Arvardan tourna lentement la tête vers Schwartz, muré dans un silence buté et hostile.
— S’il en est ainsi, nous pourrions peut-être en tirer parti, docteur Shekt. (Il réfléchissait furieusement, jaugeant le possible et l’impossible.) Il doit y avoir – il faut qu’il y ait – une issue. Pour nous et pour la galaxie.
Mais Schwartz demeurait impassible devant l’attouchement tumultueux qu’il percevait avec une parfaite clarté.
Vous vous demandez si je pourrais lire dans leur esprit et comment cela vous aiderait ? Je peux faire encore plus. Ceci, par exemple.
Ce ne fut qu’un léger choc mais la soudaine souffrance arracha un cri à Arvardan.
— C’est moi. Vous voulez que je recommence ?

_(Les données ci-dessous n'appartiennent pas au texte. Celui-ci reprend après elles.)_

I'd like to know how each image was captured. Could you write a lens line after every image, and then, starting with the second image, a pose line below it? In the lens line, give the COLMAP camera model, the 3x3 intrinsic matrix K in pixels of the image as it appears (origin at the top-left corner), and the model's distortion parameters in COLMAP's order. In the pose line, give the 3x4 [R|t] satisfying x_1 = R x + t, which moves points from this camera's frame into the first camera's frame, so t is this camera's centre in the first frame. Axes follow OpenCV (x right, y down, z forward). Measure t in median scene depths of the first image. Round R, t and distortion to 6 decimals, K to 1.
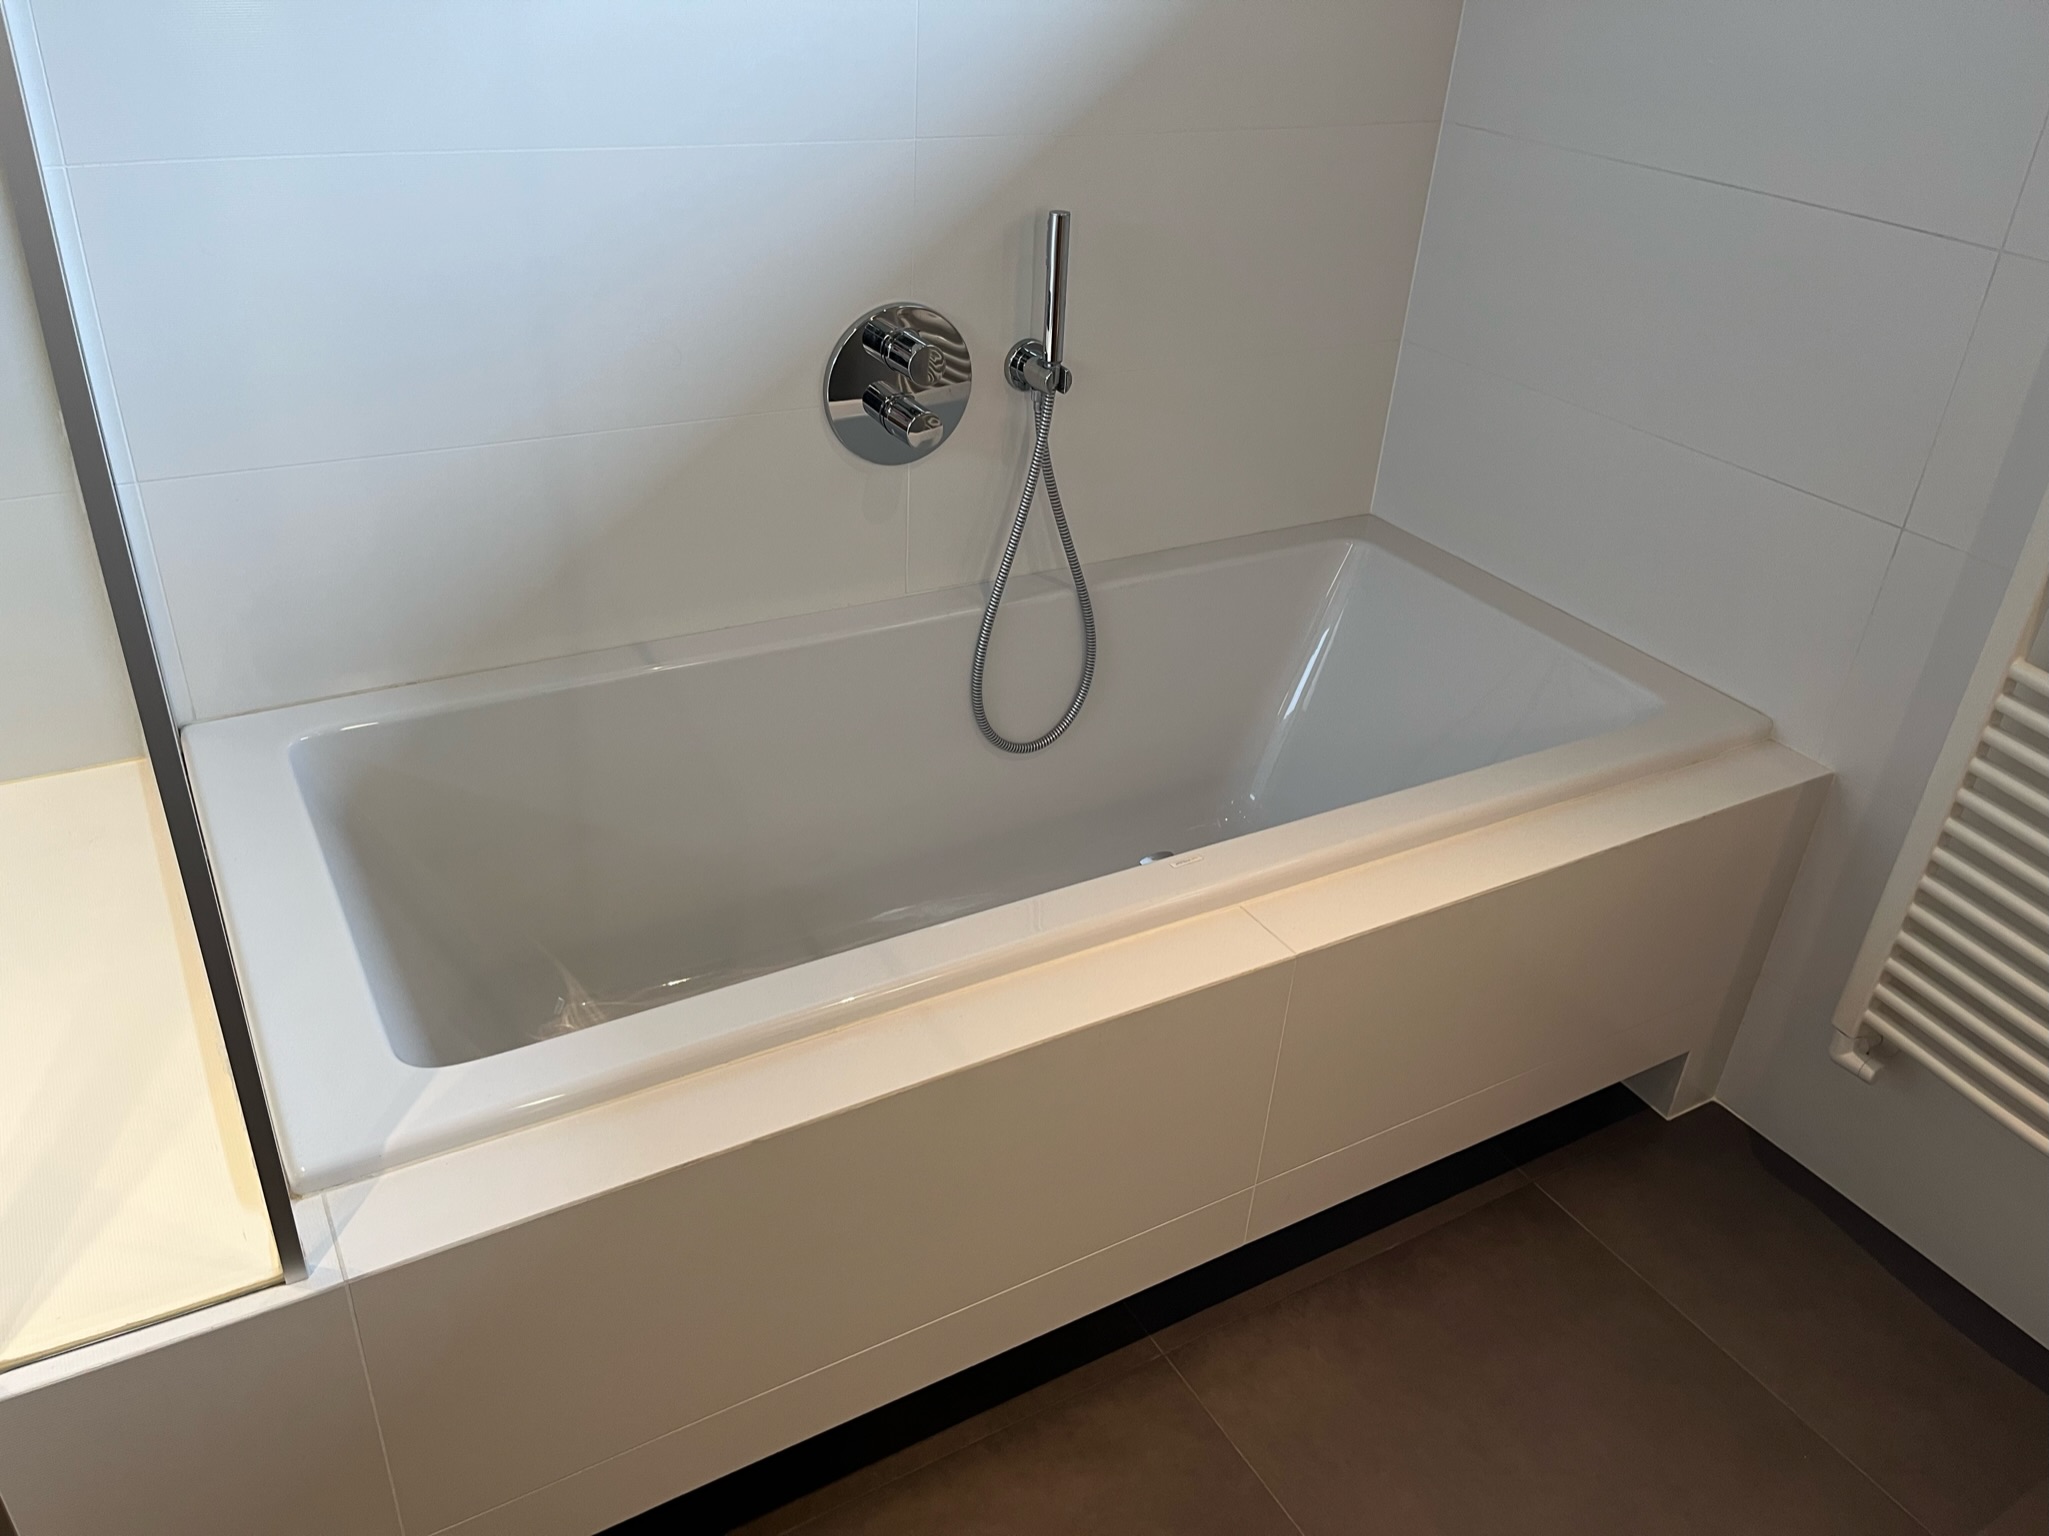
lens RADIAL K [[1559.4, 0, 1024.5], [0, 1559.4, 768.0], [0, 0, 1]] dist [0.004829, 0.002150]
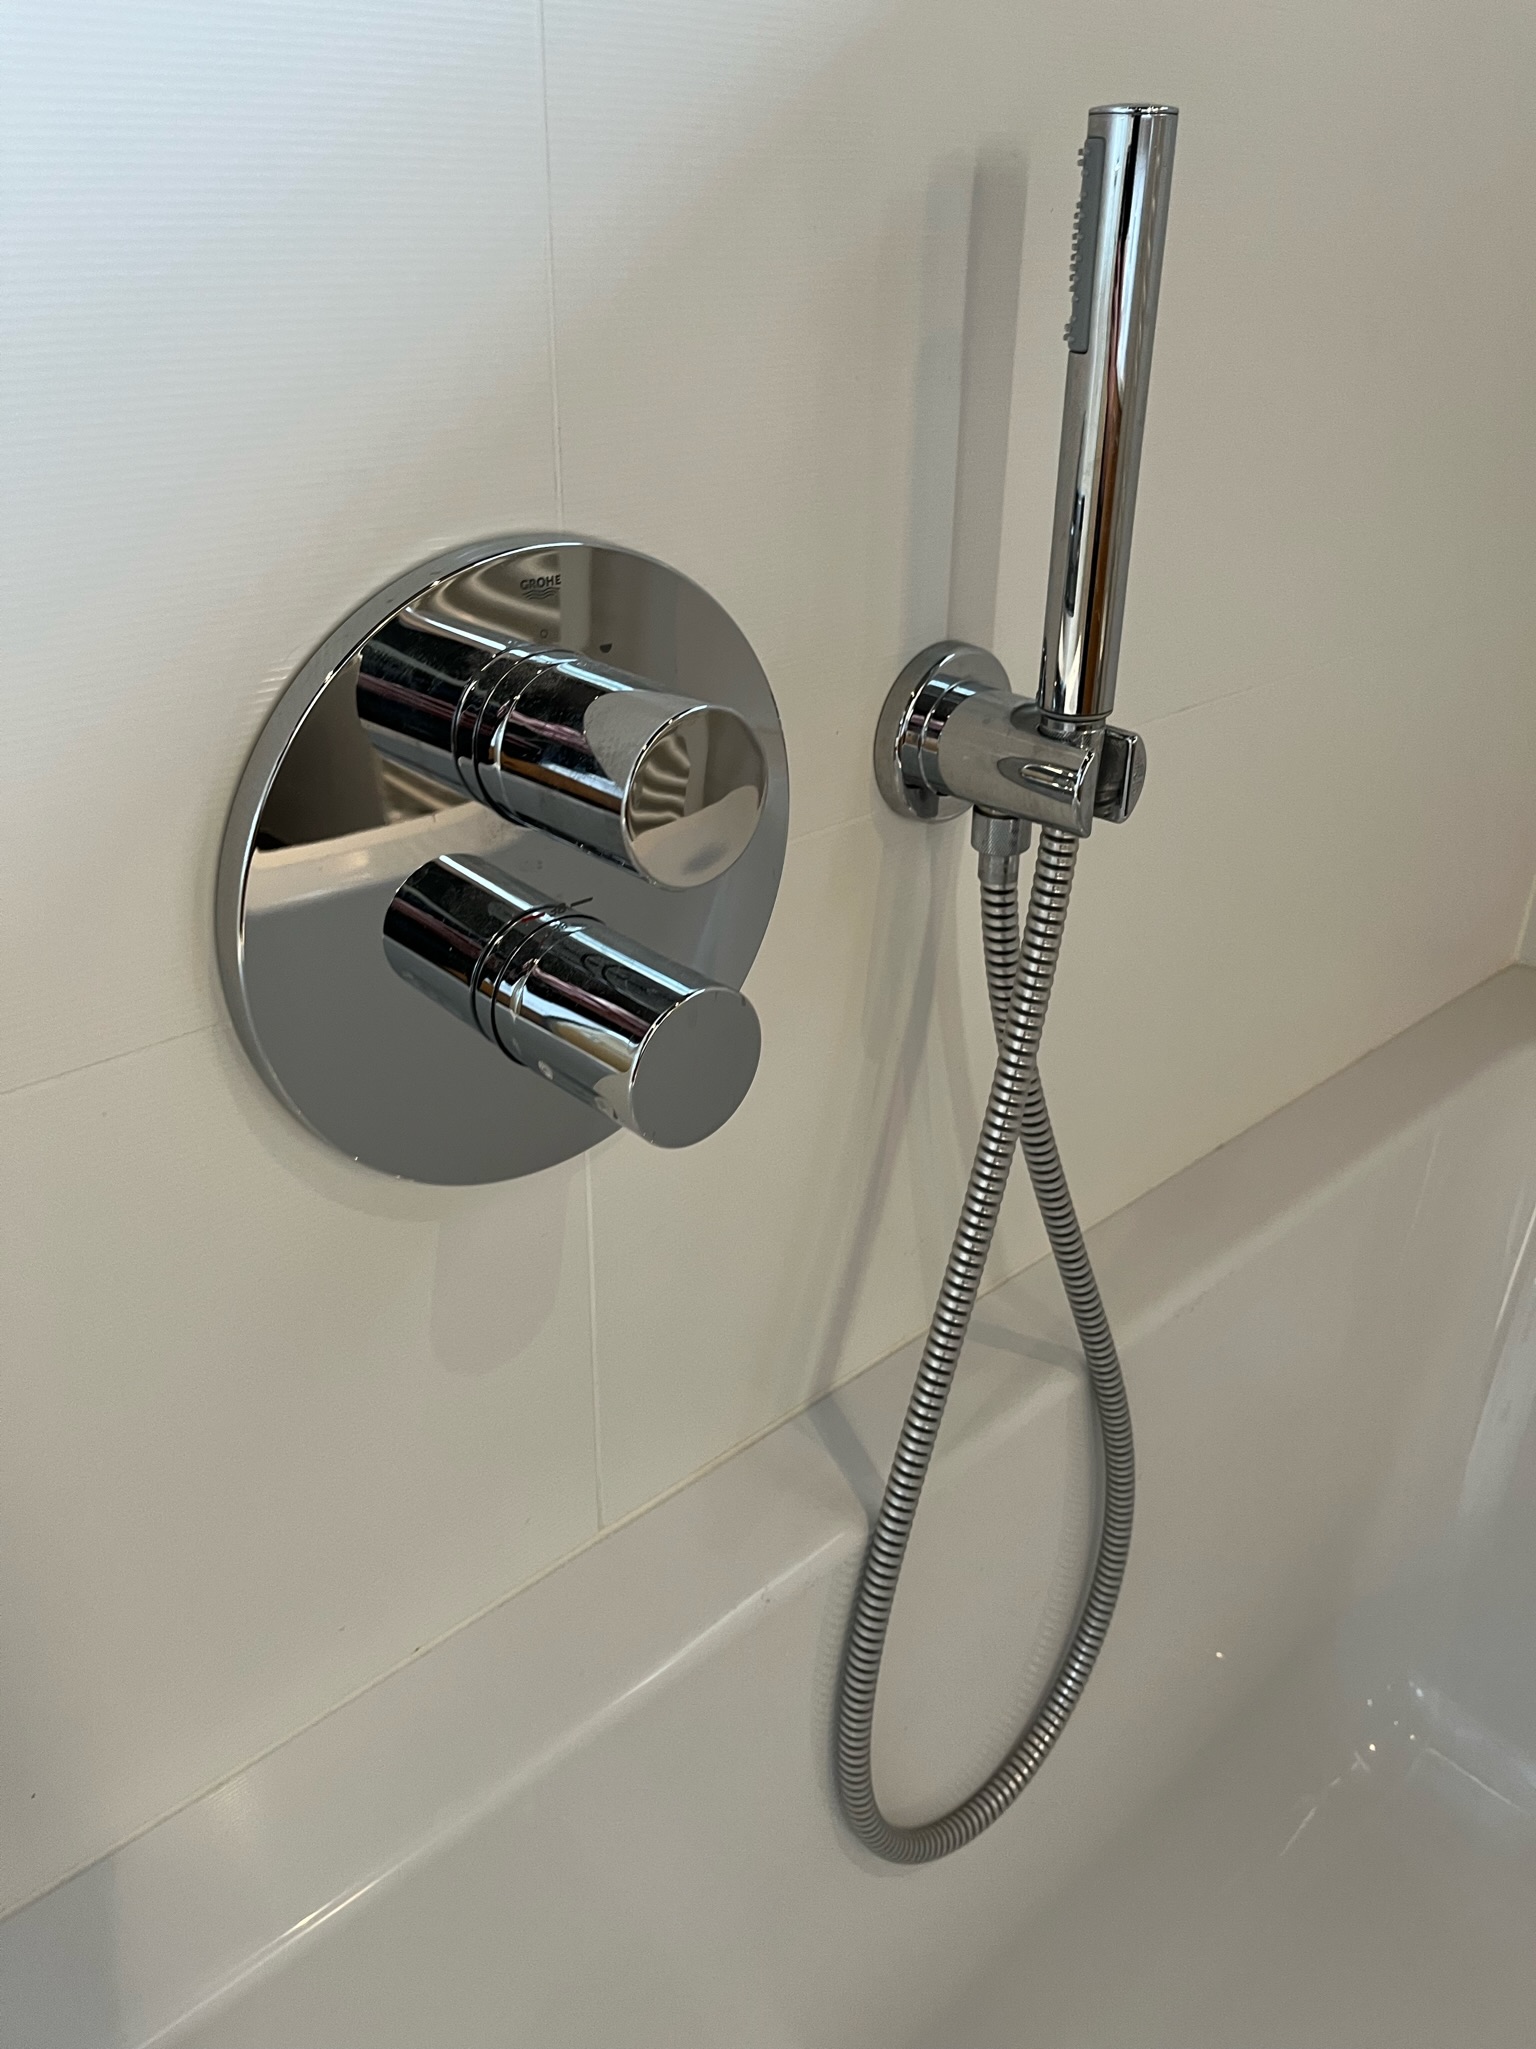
lens RADIAL K [[1584.8, 0, 768.0], [0, 1584.8, 1024.5], [0, 0, 1]] dist [-0.002739, -0.000168]
pose [[0.979657, -0.125789, 0.156361, -0.083952], [0.135031, 0.989583, -0.049920, -0.198115], [-0.148453, 0.070018, 0.986438, 0.730684]]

— Vous pouvez faire cela aux gardes ? balbutia l’archéologue d’une voix étranglée. Au secrétaire ? Pourquoi les avez-vous laissés vous faire prisonnier ? Galaxie ! Il n’y a plus de problème, Shekt ! Ecoutez-moi, Schwartz…

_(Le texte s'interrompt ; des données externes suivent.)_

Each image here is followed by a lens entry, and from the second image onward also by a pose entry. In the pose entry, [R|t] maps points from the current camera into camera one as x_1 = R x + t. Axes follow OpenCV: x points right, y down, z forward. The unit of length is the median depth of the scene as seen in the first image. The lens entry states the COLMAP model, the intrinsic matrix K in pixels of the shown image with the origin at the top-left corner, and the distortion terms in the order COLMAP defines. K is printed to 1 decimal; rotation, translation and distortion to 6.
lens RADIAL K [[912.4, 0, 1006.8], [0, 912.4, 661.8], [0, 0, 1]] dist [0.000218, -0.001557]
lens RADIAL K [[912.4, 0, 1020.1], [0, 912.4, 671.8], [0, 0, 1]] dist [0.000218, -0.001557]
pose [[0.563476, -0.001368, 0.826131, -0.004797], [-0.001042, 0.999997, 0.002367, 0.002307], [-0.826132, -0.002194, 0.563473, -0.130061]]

— Non. C’est vous qui allez m’écouter. Pourquoi chercherais-je à fuir ? Où irais-je ? Je serais toujours sur ce monde mort. Je veux retourner chez moi et je ne le peux pas. Je veux mon monde à moi, mes contemporains et je ne peux pas les avoir. Je veux mourir.
— Mais c’est la galaxie tout entière qui est en jeu, Schwartz. Vous ne pouvez pas ne penser qu’à vous seul.
— Vraiment ? Et pourquoi pas ? Moi, me tourmenter pour votre galaxie ? Je souhaite qu’elle pourrisse et qu’elle crève. Je sais ce que la Terre projette et j’en suis fort aise. Cette jeune personne disait tout à l’heure qu’elle avait choisi son camp. Eh bien, j’ai choisi le mien, moi aussi. Et mon camp, c’est la Terre.
— Comment ?
— Dame ! Je suis un Terrien !
17. CHANGEZ DE CAMP
Une heure s’était écoulée depuis qu’Arvardan avait péniblement émergé de l’état d’inconscience où il était englué pour se retrouver gisant comme un quartier de bœuf sur l’étal dans l’attente du couperet. Et il ne s’était rien passé. Rien sauf cette conversation fébrile et sans conclusion qui n’avait fait que meubler intolérablement une intolérable attente. Une attente qui, d’ailleurs, avait sa raison d’être. Un captif paralysé, frappé d’incapacité, devait rester, sans un garde pour le surveiller, ce qui aurait été admettre qu’il représentait un éventuel danger et aurait, si peu que ce soit, ménagé sa dignité. Le captif se rendait alors terriblement compte de son impuissance. Un esprit entêté ne pouvait y résister et quand l’inquisiteur arrivait, il n’avait plus la force de le braver.